What we do
Safe Routes to School makes it safe, convenient and fun for children of all abilities to bicycle, walk, and roll to school and around their neighborhoods.
This job can't be done alone. A successful Safe Routes to School program is built on partnerships. The City of Portland's Bureau of Transportation, schools, neighborhoods, community organizations, and agencies work together to advocate for and implement programs that make walking and biking around our neighborhoods and schools fun, easy, safe, and healthy for all students and families.
This work also helps to alleviate harmful emissions from vehicle congestion around our schools and where students breathe and play.
Guiding principles
Together, with a Stakeholder Advisory Committee, we created these four guiding principals to serve as a road map for our continued program improvement and expansion:
- Equitable
- Grounded in partnership
- Flexible and inclusive
- Create culture change
Goals
Our high level outcomes correlate to our Portland Bureau of Transportation strategic core goals for a more efficient and sustainable city.

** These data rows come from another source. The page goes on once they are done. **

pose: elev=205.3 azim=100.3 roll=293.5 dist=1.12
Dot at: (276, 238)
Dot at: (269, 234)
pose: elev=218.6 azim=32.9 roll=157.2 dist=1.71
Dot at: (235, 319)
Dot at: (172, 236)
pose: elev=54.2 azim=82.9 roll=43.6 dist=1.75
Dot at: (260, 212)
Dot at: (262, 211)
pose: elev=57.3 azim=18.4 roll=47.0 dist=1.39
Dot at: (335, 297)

We do this work so that:
- No child is involved in a serious traffic crash accessing school or school programs
- Every child who wants to walk, roll or take transit to school knows how to do so safely
- Community members understand how Safe Routes to School programs are connected to congestion relief and climate change mitigation
Learn more about our plans to create a better future and a better now for Portland students in our Safe Routes to School 2018-23 Strategic Plan.
Program history
2000: A national conversation around Safe Routes to School programming begins. This sparks the formation of the Oregon Walk + Bike to School committee.
2001: Bill 3712 (known as the "Safe Routes to School Bill") passes the Oregon House. The City of Portland partners with five schools to deliver school traffic safety services under the umbrella concept of "Safe Routes to School." Each school received $2,000 in state grants.

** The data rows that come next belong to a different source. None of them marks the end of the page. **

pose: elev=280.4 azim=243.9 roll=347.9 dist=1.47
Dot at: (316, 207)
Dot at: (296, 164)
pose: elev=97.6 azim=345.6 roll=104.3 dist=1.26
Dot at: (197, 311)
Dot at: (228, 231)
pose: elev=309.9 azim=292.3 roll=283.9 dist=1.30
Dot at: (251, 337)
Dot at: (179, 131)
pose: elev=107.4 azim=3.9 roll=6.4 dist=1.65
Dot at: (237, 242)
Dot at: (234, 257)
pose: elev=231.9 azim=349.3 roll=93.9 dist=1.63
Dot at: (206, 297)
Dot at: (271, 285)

2005-06: Portland Safe Routes to School partners with eight schools in three districts (Portland Public, David Douglas, and Parkrose). We pilot the "5E Tools" of education, engineering, encouragement, enforcement and evaluation in our programming. Federal legislation establishes a national Safe Routes to School program.
2011: Together with community stakeholders, Portland Safe Routes to School establishes policies for equitable service delivery. After operating for 10 years without formal policies, this was an intentional effort to provide a transparent and effective way of guiding the program into the future. Throughout the policies, there is an underlying theme of equity that promotes serving neighborhoods, families and students underserved by current transportation infrastructure and/or have other resource constraints.

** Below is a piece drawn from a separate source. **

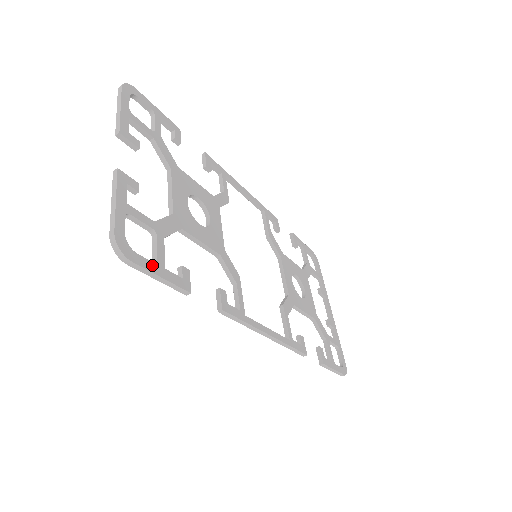
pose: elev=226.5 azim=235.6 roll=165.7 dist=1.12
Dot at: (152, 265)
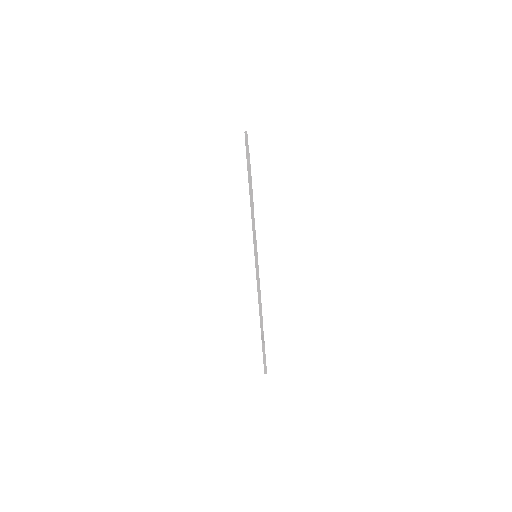
Dot at: occluded
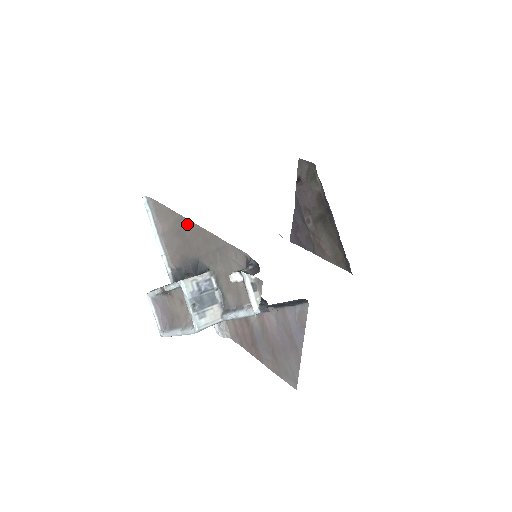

2013: Safe Routes to School programming extends to middle schools (6-8 grade campuses) as part of a three-year grant from the Oregon Department of Transportation. We now provide some level of service for more than 100+ schools across five districts within the Portland city limits.
2018: To keep up with our changing city and growing population, we created our 2018-2023 Strategic Plan with the support and guidance of a Stakeholder Advisory Committee. This plan updated our program goals and the strategies to achieve them.
2019: Guided by our strategic plan, we are working to make our overall program more sustainable. One of our goals is to develop a K-12 transportation education program to reach students at each grade level. An example of these updates is transitioning our Bike Safety Education from 4th and 5th grades into a middle school pilot program.
New middle school programming offers train-the-trainer classroom instruction in both PE and health classes, reaching students at least twice during the school year during their middle school career.